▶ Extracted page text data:
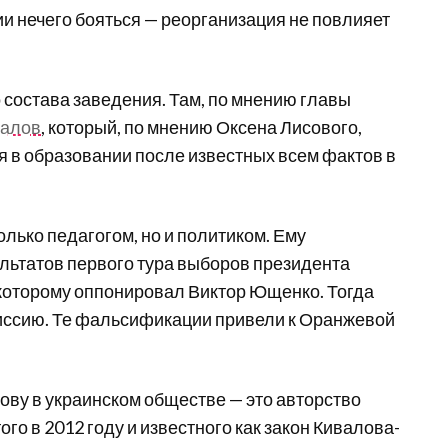
и нечего бояться — реорганизация не повлияет
 состава заведения. Там, по мнению главы
валов
, который, по мнению Оксена Лисового,
я в образовании после известных всем фактов в
лько педагогом, но и политиком. Ему
льтатов первого тура выборов президента
 которому оппонировал Виктор Ющенко. Тогда
иссию. Те фальсификации привели к Оранжевой
ову в украинском обществе — это авторство
го в 2012 году и известного как закон Кивалова-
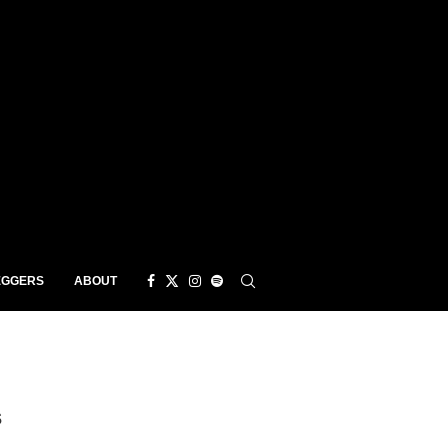
EGGERS
ABOUT
s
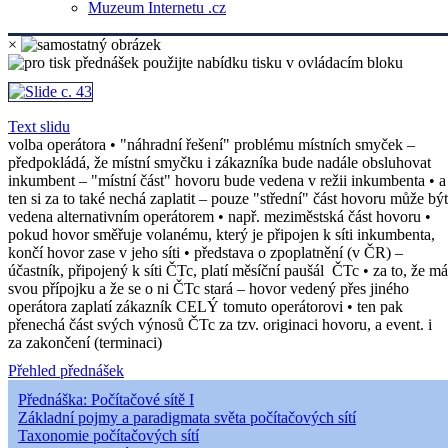
Muzeum Internetu .cz
×
Text slidu
volba operátora • "náhradní řešení" problému místních smyček –
předpokládá, že místní smyčku i zákazníka bude nadále obsluhovat
inkumbent – "místní část" hovoru bude vedena v režii inkumbenta • a
ten si za to také nechá zaplatit – pouze "střední" část hovoru může být
vedena alternativním operátorem • např. meziměstská část hovoru •
pokud hovor směřuje volanému, který je připojen k síti inkumbenta,
končí hovor zase v jeho síti • představa o zpoplatnění (v ČR) –
účastník, připojený k síti ČTc, platí měsíční paušál ČTc • za to, že má
svou přípojku a že se o ni ČTc stará – hovor vedený přes jiného
operátora zaplatí zákazník CELÝ tomuto operátorovi • ten pak
přenechá část svých výnosů ČTc za tzv. originaci hovoru, a event. i
za zakončení (terminaci)
Přehled přednášek
Přednáška: Počítačové sítě I
Základní pojmy a paradigmata světa počítačových sítí
Taxonomie počítačových sítí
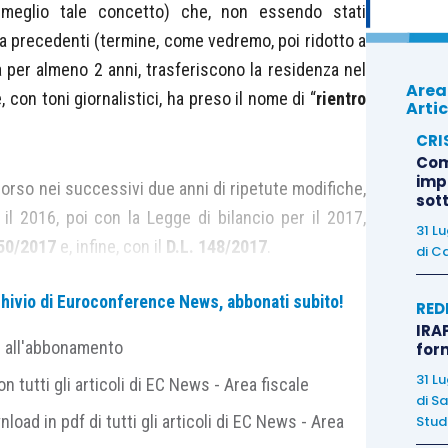
o meglio tale concetto) che, non essendo stati
osta precedenti (termine, come vedremo, poi ridotto a
 per almeno 2 anni, trasferiscono la residenza nel
Area
 con toni giornalistici, ha preso il nome di “
rientro
Artic
CRI
Com
imp
orso nei successivi due anni di ripetute modifiche,
sot
il 2016, poi con la Legge di bilancio per il 2017,
31 L
 50/2017
e, infine, con il
D.L. 148/2017
.
di
Ca
archivio di Euroconference News, abbonati subito!
n la
L. 58/2019
, di conversione del
D.L. 34/2019
RED
IRAP
egislatore è intervenuto nuovamente per
ampliare
e all'abbonamento
for
ne
e meglio
chiarire l’operatività dei requisiti
31 L
 tutti gli articoli di EC News - Area fiscale
ativi benefici fiscali.
di
Sa
nload in pdf di tutti gli articoli di EC News - Area
Studi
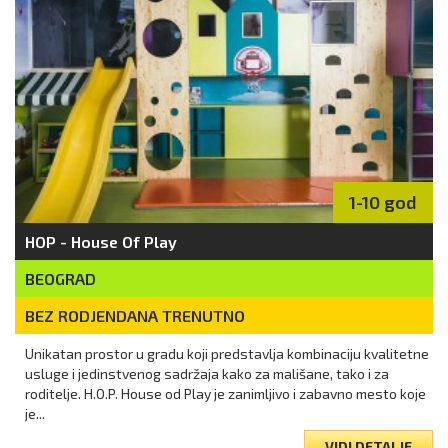
1-10 god
HOP - House Of Play
BEOGRAD
BEZ RODJENDANA TRENUTNO
Unikatan prostor u gradu koji predstavlja kombinaciju kvalitetne
usluge i jedinstvenog sadržaja kako za mališane, tako i za
roditelje. H.O.P. House od Play je zanimljivo i zabavno mesto koje
je...
VIDI DETALJE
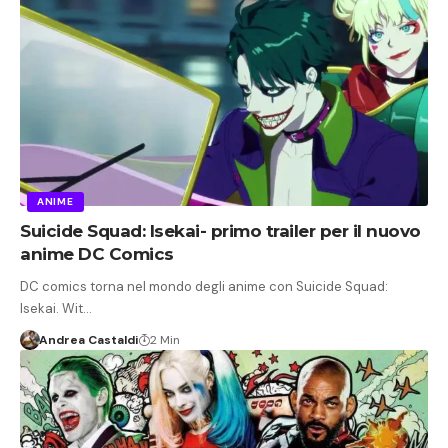
ANIME
Suicide Squad: Isekai- primo trailer per il nuovo
anime DC Comics
DC comics torna nel mondo degli anime con Suicide Squad:
Isekai. Wit…
Andrea Castaldi
2 Min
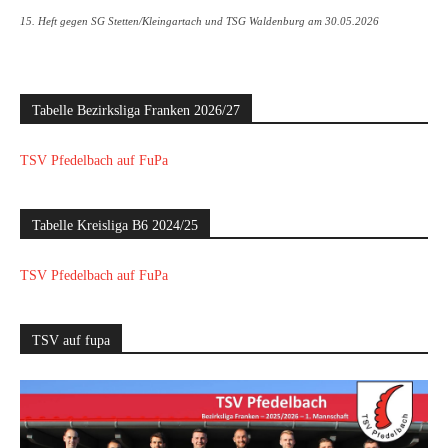
15. Heft gegen SG Stetten/Kleingartach und TSG Waldenburg am 30.05.2026
Tabelle Bezirksliga Franken 2026/27
TSV Pfedelbach auf FuPa
Tabelle Kreisliga B6 2024/25
TSV Pfedelbach auf FuPa
TSV auf fupa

▶ Work order:
Leave out the pictures. Return exactly the lines from the first line of the records to the line bearing "ову в украинском обществе — это авторство", inclusive.

▶ Output for this exercise:
и нечего бояться — реорганизация не повлияет
 состава заведения. Там, по мнению главы
валов
, который, по мнению Оксена Лисового,
я в образовании после известных всем фактов в
лько педагогом, но и политиком. Ему
льтатов первого тура выборов президента
 которому оппонировал Виктор Ющенко. Тогда
иссию. Те фальсификации привели к Оранжевой
ову в украинском обществе — это авторство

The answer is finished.